- _PROBLEM DETAILS_
Substitute "highest" for "greatest" throughout the records below and reproduce every line with nothing else changed. Leave the pictures out.

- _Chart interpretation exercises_
---
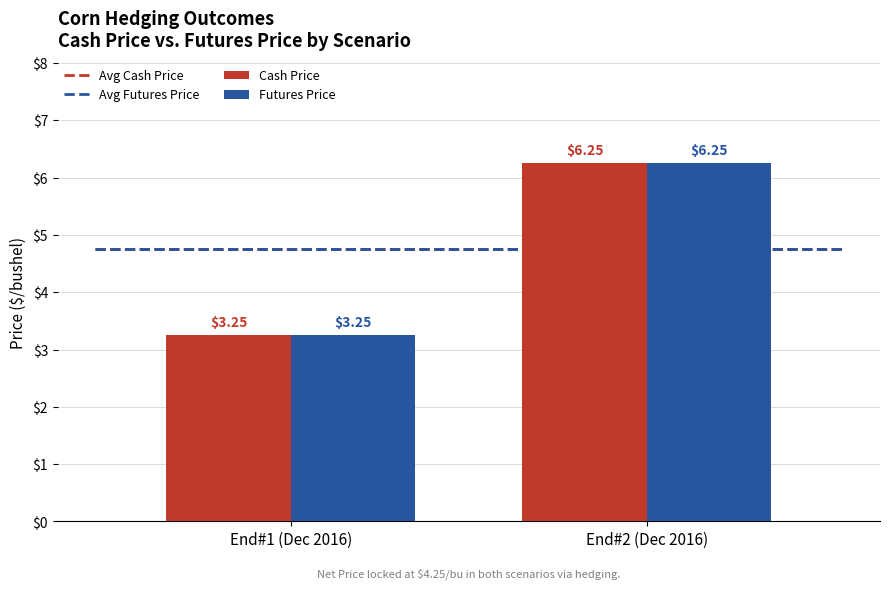

What is the greatest value displayed?

6.2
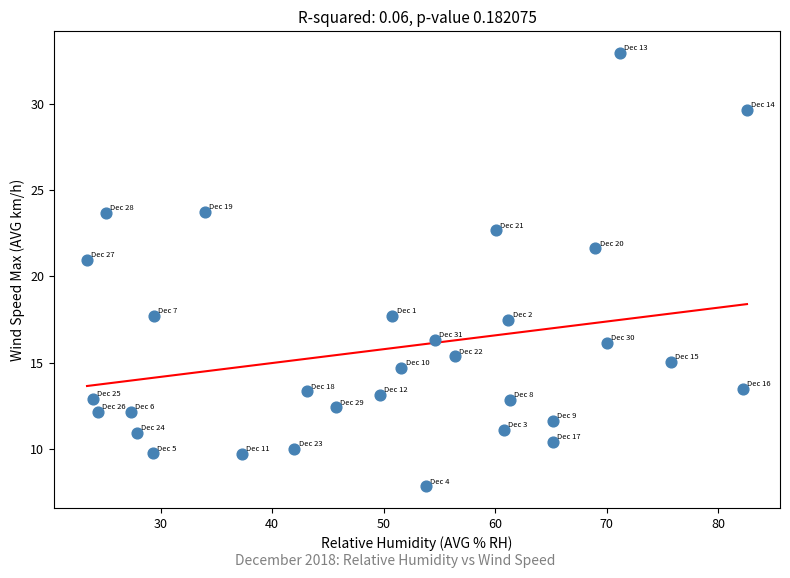

What is the range of Y values (max minus min)?

25.1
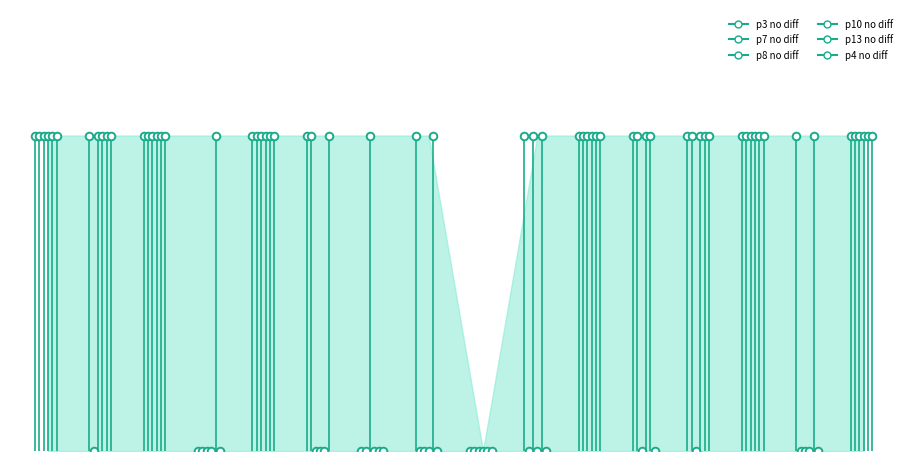

Which series contains the lowest Y value?

p3_no_diff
---
- _TASK RESPONSE_
What is the highest value displayed?

6.2

What is the range of Y values (max minus min)?

25.1

Which series contains the lowest Y value?

p3_no_diff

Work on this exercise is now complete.